After the end of World War II, Gladstone was involved in the Japanese surrender of Timor at Koepang, performed surveillance in the Lesser Sunda Islands, and transported Netherlands East Indies soldiers from Darwin to Timor. In early December 1945, Gladstone sailed for Sydney, visiting her namesake city en route. After a refit, the corvette arrived at Flinders Naval Depot on 23 February 1946, where she was reclassified as a training ship attached to the depot.

==Decommissioning and post-military career==
Gladstone paid off from military service on 16 July 1956, having sailed 195642 nmi since commissioning. The ship was sold to the Port Phillip Sea Pilots Association for use as a relief and accommodation ship. In this role, she was renamed Akuna (sometimes referred to as Akuna II, as the association had previously operated the former under this name from 1925 to 1957) and registered with Melbourne as her home port. Each of the over 40 maritime pilots in the association owned shares in the vessel, and they took weekly turns as Master and Pilot in Charge. A raised poop deck was installed to add accommodation space. Akuna began operations in mid-1958. By the 1970s, the Port Phillip Sea Pilots Association had made the decision to use high-powered launches and Akuna was no longer needed.

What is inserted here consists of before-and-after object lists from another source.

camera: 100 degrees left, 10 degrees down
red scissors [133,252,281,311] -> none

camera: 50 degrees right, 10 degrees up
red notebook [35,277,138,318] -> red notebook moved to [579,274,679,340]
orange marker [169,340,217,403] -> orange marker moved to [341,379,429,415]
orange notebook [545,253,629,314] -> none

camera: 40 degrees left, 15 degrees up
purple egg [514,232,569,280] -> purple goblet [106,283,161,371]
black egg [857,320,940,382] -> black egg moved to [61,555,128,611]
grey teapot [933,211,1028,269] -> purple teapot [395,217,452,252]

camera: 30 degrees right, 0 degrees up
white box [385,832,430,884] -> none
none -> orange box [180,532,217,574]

The ship was sold into private ownership for use as a motor yacht, either in November 1973 or March 1974. Reports of the ship's operations in the next few years are conflicting: Akuna may have been used for charter cruises in Port Phillip, or sailed to Brisbane via Sydney for an aborted youth training scheme.

In September 1978, the ship was sold to a Canadian man for use by Food for the Hungry International. Despite being sold to a Canadian owner, British Commonwealth agreements allowed the ship to retain Australian registry. After a boiler refit, the ship relocated to Singapore and began operating in the South China Sea and Gulf of Thailand, rescuing Vietnamese refugees from boats and transporting them to shore. Several countries in the region refused the ship entry, and the Australian government persuaded the owner to change the ship's registry, as they did not want to be held responsible for any refugees rescued by an Australian-flagged vessel not under their control. The ship was re-registered as a Panamian-flagged private yacht under the name Akuna II on 4 February 1980. Around this time, a former United States Air Force pilot claimed to have purchased the ship from Food for the Hungry, and that he was using it to rescue US prisoners-of-war that were still interred in Vietnam. The pilot mass-mailed letters to families of missing-in-action soldiers asking for money to fund the rescue operations, but was later determined to be a money-making scam. Around the same time as the mass-mailing, the US government was informed that Akuna II was moored in Songkhla, having been there for about two years, with a two-man skeleton crew who lived aboard but knew nothing about how to operate or maintain the ship.

The ship was towed to Bangkok in 1983 and broken up for scrap.